* TASK BRIEF: Using the listing below, set down each line from the line containing "#9f9291; stroke-width: 33" through the line containing "middle; dominant-baseline: central;", both ends included, exactly and with nothing added.

* TASK INPUTS:
==================================================

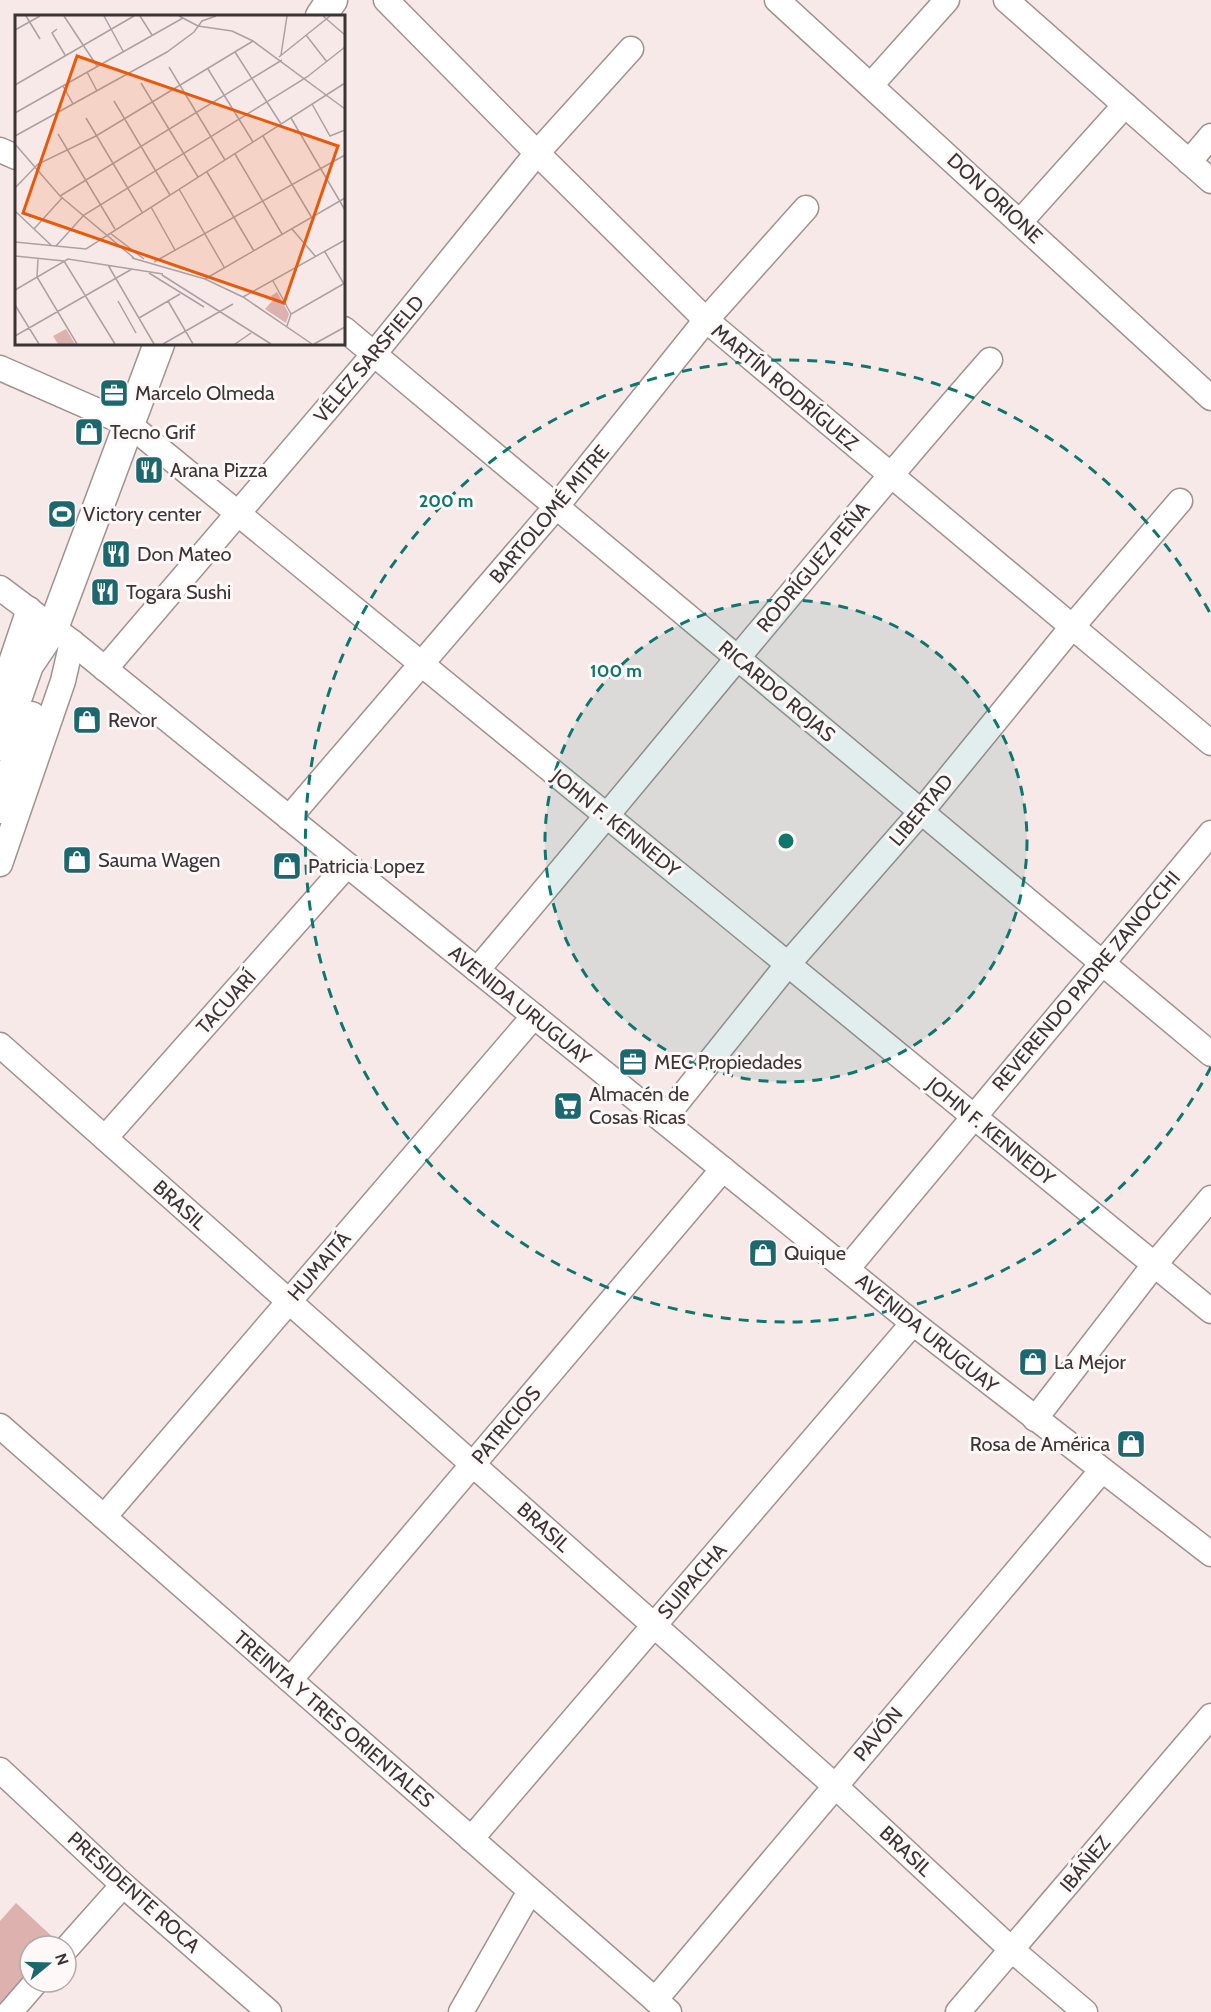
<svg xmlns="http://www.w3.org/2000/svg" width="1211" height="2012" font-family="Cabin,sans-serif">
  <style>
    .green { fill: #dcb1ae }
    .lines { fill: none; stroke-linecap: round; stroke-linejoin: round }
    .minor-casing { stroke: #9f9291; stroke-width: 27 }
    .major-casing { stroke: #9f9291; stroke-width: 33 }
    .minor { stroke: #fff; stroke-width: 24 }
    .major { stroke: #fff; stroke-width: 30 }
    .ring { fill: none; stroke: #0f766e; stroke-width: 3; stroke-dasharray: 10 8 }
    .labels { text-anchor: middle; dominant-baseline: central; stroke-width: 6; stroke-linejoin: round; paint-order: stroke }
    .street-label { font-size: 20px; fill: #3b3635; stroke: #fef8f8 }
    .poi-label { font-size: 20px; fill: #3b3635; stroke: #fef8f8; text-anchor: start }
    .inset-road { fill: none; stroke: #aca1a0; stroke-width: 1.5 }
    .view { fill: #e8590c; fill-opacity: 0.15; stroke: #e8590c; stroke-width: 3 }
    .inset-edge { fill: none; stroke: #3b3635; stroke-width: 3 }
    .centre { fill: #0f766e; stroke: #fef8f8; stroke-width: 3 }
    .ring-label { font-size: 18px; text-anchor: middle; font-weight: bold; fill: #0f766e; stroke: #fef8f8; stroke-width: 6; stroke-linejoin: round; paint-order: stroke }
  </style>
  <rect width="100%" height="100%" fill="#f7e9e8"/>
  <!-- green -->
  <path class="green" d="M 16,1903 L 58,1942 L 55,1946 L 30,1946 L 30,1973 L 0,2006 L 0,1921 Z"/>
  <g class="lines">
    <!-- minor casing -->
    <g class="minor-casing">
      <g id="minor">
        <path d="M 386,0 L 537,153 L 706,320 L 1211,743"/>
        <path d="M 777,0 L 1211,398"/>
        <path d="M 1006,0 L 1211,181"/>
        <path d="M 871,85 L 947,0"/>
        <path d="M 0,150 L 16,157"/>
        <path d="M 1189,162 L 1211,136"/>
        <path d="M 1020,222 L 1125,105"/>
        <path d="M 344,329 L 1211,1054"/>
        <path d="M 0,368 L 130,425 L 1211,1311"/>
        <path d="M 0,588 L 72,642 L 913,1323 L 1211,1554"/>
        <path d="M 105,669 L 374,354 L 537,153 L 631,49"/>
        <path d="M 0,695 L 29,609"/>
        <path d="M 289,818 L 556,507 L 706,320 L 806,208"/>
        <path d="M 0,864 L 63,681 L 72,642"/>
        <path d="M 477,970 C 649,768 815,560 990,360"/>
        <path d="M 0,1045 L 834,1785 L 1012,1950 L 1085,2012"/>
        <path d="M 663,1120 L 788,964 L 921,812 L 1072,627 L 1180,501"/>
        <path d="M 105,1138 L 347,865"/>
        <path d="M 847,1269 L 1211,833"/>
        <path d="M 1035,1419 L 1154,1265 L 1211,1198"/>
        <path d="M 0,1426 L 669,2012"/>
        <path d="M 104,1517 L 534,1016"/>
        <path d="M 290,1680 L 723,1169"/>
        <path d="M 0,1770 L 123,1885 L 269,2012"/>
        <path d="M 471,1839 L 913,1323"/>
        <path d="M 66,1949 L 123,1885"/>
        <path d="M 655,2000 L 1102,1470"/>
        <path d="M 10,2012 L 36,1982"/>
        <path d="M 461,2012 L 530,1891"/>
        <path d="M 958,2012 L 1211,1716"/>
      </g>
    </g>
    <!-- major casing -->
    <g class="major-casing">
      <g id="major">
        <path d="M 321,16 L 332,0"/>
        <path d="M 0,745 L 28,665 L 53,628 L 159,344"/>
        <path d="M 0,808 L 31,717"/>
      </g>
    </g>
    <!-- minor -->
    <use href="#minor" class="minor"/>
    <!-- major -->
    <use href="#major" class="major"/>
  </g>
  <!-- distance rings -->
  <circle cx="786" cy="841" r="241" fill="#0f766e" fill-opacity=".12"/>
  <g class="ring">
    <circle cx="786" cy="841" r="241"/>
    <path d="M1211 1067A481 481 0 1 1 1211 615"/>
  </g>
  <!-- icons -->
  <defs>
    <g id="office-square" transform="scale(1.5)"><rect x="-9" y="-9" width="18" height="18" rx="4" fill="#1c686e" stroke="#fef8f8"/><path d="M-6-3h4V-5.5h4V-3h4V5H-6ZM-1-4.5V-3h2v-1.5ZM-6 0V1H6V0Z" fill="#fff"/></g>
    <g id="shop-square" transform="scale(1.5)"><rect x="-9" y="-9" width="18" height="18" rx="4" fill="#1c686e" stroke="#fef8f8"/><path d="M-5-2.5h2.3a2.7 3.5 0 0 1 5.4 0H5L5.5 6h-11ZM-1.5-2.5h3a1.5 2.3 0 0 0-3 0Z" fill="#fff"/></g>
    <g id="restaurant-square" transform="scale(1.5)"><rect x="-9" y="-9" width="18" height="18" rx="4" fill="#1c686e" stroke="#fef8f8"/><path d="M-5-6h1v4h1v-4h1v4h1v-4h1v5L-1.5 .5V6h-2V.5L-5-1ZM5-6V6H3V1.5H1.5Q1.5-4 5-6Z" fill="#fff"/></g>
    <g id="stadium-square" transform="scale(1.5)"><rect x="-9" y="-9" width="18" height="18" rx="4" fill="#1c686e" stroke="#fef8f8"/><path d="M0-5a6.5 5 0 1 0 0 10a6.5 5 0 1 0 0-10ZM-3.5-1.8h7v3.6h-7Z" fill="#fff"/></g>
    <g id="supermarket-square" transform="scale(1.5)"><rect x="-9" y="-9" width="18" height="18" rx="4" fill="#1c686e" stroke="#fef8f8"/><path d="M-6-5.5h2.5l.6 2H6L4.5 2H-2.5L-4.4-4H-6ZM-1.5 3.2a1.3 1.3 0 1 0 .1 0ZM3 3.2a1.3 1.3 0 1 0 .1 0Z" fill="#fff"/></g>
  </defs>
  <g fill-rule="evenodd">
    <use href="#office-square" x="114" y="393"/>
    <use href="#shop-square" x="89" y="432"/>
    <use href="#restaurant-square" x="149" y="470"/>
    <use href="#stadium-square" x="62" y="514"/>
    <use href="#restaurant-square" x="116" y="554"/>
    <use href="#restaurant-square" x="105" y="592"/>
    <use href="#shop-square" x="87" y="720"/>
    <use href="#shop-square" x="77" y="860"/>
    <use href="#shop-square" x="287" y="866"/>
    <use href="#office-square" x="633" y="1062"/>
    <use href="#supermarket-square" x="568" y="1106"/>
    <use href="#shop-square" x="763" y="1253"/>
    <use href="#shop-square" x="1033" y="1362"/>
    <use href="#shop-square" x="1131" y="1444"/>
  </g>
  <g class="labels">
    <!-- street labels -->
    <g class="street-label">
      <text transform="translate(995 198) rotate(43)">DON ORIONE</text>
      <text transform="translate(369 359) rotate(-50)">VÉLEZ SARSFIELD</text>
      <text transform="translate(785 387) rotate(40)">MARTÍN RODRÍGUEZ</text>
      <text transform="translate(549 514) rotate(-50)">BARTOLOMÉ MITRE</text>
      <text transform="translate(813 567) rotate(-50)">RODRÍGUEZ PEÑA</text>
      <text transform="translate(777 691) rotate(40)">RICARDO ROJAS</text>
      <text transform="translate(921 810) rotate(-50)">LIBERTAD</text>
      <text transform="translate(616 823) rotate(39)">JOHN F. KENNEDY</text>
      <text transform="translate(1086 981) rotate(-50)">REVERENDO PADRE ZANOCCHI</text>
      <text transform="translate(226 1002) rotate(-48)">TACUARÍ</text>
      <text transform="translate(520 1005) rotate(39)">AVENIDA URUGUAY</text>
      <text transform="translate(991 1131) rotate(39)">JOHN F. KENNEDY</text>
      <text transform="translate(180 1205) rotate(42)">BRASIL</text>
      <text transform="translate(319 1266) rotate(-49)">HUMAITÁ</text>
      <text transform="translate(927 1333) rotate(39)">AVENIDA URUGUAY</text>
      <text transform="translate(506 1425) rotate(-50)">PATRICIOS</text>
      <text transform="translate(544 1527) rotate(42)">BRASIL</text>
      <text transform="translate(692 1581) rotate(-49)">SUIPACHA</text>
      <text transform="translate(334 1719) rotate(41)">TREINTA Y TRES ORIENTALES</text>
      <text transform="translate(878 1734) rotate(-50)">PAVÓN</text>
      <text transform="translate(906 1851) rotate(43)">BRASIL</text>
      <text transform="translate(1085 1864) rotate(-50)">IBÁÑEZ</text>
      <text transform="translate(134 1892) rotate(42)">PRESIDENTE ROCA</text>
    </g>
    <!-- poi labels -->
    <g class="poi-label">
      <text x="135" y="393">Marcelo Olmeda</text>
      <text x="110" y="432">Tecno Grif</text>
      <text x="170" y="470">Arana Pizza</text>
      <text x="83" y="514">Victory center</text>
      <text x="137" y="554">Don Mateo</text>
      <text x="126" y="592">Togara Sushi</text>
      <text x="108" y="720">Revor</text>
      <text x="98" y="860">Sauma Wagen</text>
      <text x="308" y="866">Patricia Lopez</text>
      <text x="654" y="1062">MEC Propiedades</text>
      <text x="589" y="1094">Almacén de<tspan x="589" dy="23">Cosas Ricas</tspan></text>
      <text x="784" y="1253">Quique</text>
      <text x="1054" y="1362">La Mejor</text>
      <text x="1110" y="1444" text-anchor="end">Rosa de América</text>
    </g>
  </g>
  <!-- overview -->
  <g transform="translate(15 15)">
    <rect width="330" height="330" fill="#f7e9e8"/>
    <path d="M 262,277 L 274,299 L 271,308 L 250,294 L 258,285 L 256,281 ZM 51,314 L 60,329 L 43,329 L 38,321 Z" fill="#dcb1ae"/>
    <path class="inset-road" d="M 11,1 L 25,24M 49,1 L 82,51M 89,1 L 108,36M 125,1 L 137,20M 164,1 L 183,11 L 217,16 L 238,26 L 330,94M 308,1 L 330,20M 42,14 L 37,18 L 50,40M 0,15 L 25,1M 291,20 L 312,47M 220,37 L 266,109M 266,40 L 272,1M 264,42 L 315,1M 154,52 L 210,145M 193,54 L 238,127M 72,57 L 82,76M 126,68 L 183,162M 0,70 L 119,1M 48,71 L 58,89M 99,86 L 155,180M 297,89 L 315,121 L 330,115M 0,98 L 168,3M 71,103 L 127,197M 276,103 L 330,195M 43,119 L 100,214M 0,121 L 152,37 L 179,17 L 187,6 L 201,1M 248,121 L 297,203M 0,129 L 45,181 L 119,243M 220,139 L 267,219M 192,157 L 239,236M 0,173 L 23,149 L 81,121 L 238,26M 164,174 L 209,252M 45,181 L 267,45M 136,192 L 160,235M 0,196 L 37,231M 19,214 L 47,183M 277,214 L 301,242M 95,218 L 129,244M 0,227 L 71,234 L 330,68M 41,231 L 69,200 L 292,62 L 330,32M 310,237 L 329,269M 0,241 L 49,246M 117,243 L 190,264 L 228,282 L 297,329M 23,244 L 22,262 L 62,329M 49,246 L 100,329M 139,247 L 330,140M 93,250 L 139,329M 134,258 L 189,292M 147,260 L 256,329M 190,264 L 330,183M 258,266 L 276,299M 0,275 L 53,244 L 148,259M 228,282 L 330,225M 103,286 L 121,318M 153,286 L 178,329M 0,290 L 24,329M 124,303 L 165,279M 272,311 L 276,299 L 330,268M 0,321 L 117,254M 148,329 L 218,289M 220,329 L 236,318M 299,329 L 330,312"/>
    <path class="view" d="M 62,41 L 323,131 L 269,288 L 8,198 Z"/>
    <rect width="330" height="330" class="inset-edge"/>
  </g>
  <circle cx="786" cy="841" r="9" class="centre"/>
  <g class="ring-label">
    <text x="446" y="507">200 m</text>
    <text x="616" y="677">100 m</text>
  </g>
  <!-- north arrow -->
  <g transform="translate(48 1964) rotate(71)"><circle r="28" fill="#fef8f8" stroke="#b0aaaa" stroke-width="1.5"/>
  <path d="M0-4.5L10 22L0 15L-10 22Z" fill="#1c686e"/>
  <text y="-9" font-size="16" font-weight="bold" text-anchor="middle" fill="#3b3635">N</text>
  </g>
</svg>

==================================================

* THE ANSWER:
    .major-casing { stroke: #9f9291; stroke-width: 33 }
    .minor { stroke: #fff; stroke-width: 24 }
    .major { stroke: #fff; stroke-width: 30 }
    .ring { fill: none; stroke: #0f766e; stroke-width: 3; stroke-dasharray: 10 8 }
    .labels { text-anchor: middle; dominant-baseline: central; stroke-width: 6; stroke-linejoin: round; paint-order: stroke }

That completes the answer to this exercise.